Amending the Foreign Intelligence Surveillance Act

01.24.08 | 1 min read | Text by Steven Aftergood

The Senate Intelligence Committee proposal to amend the Foreign Intelligence Surveillance Act (FISA), which is under consideration on the Senate floor today, “does not contain adequate protections to guard against the kind of Executive abuse that occurred with the [Terrorist Surveillance Program] and related programs,” according to a new Senate Judiciary Committee report.

“Congress is prepared to grant the Administration the authority it needs to surveil targets overseas. But the unilateral decision by the Executive in the years following 9/11 to surveil Americans’ communications contrary to FISA illustrates the need for Congress to provide clear statutory protections for surveillance that impacts Americans’ privacy rights.”
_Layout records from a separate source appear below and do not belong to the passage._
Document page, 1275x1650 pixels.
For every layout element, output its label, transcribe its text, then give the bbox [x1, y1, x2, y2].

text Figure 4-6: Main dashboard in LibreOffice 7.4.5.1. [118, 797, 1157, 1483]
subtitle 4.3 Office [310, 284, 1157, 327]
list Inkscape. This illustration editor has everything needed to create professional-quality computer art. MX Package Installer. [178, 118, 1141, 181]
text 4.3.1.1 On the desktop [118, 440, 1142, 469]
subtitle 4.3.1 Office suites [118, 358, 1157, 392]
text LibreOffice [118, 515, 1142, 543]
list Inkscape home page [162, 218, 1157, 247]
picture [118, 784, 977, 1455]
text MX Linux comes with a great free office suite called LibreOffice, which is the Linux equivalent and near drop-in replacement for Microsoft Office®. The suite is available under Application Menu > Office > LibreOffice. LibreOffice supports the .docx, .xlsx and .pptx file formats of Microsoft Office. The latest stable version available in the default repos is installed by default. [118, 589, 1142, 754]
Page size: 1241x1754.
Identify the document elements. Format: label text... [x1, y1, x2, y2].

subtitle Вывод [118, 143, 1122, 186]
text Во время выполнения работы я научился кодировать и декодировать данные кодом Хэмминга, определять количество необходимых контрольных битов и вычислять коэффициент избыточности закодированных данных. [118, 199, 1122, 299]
“Additional protections are of critical importance,” the Senate Judiciary Committee report said. “The rules governing electronic surveillance affect every American and remain the only buffer between the freedom of Americans to make private communications and the ability of the Government to listen in on those communications.”

“In the Committee’s view, the improvements contained in the Senate Intelligence bill do not go far enough in ensuring that Americans’ privacy rights are safeguarded. Additional protections can be added without interfering with the flexibility the Government needs to conduct overseas surveillance.”

See “Foreign Intelligence Surveillance Act of 1978 Amendments Act of 2007,” Senate Judiciary Committee, January 22.